• _ABOUT THIS EXERCISE_
Continue the guide to content audits for small business owners, starting right after its last sentence. Use only the guide and skip the material that follows it.

(PASSAGE SHOWN begins)

How to use a content audit to make your website better

The quick content auditing guide for busy small business owners

You spent a lot of time and money on your website, didn’t you? 

Maybe you worked weekends to make it happen, or into the early hours of the morning. It was a hard slog. But it’s worth the effort when people who reach your website feel they must buy your product.

Except they’re not.

Unfortunately, websites can start to feel stale after a while. And when that happens, people don’t connect with it as much as they used to, and may not stick around long enough to become customers or clients. 

Is that the case with your site? Let’s find out.

It’s time for a content audit.  

What is a content audit?

A content audit is where you go through your site’s content and assess the relative strengths and weaknesses of each piece. You’ll then use the results to guide your future marketing. Ideally, you should do a content audit every year or so.

(PASSAGE SHOWN ends)
(COLLECTED MATERIAL begins)

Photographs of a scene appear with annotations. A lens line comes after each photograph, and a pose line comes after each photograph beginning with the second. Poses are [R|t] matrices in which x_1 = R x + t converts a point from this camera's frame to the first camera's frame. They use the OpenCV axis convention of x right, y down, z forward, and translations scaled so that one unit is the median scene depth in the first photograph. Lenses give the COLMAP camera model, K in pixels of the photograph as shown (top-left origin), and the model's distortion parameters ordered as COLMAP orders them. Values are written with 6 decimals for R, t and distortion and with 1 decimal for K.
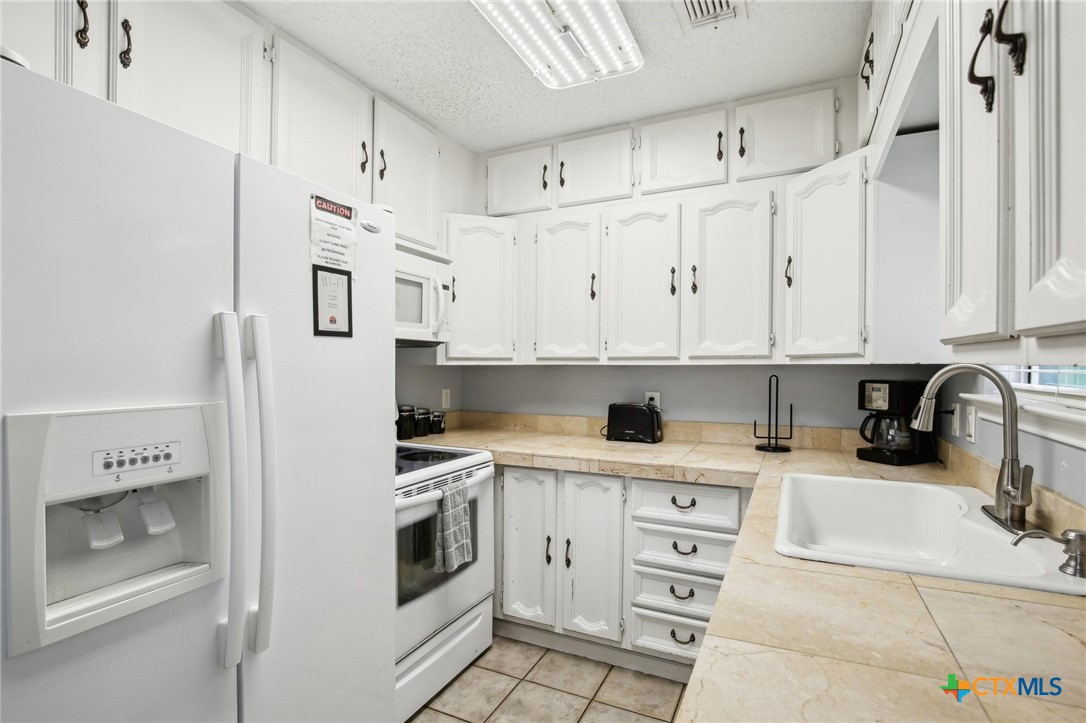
lens RADIAL K [[507.4, 0, 544.0], [0, 507.4, 366.8], [0, 0, 1]] dist [-0.028922, 0.002924]
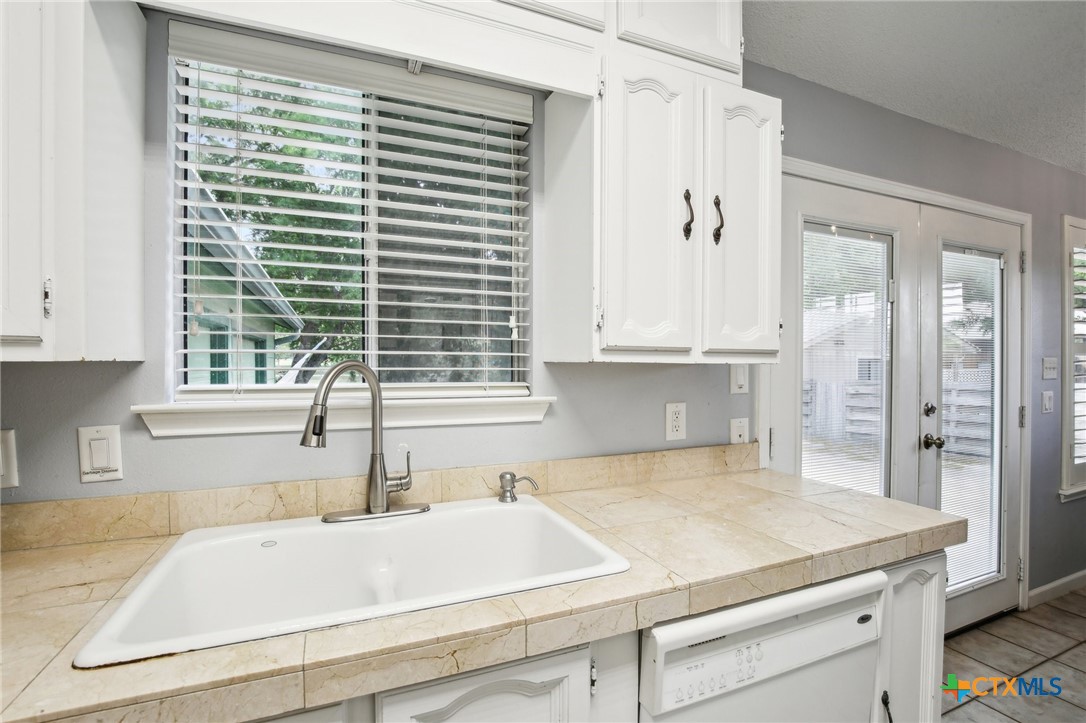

(COLLECTED MATERIAL ends)

• _RESULT OF THIS EXERCISE_
According to the Nielsen Norman Group (known for their global user experience leadership), a content audit examines and evaluates the quality, depth and breadth of your content.

A thorough audit will uncover:

  • content that needs refreshing
  • any gaps you need to fill with new content
  • any content that should be removed.

You can’t do a content audit without doing a content inventory first

Illustration of two pages holding hands.

A content inventory is an important part of a content audit, and one you shouldn’t skip. It’s a bit like baking a cake: would you start mixing things in the bowl without knowing whether you have all the ingredients?

From the Nielsen Norman Group again: “A content inventory lists out the digital content you have and includes aspects such as each pieces’ name, format, URL, creation date, author, and metadata. A content audit determines the quality of the content and whether it needs to be updated or removed.”

A content inventory will uncover the depth and breadth of your content, but not the content’s quality or how to improve it. That’s what the audit is for. And that’s why you should always do an inventory first and then an audit. 

Doing one without the other isn’t going to give you an informed marketing or SEO strategy.

The benefits of doing a content audit

A content audit will show you how successful your current marketing and SEO work has been, and help you decide what your next moves should be. 

You’ll find out: 

  • what content is performing well
  • what topics your audience connects and engages with
  • what posts could be hurting your efforts (and so should be removed)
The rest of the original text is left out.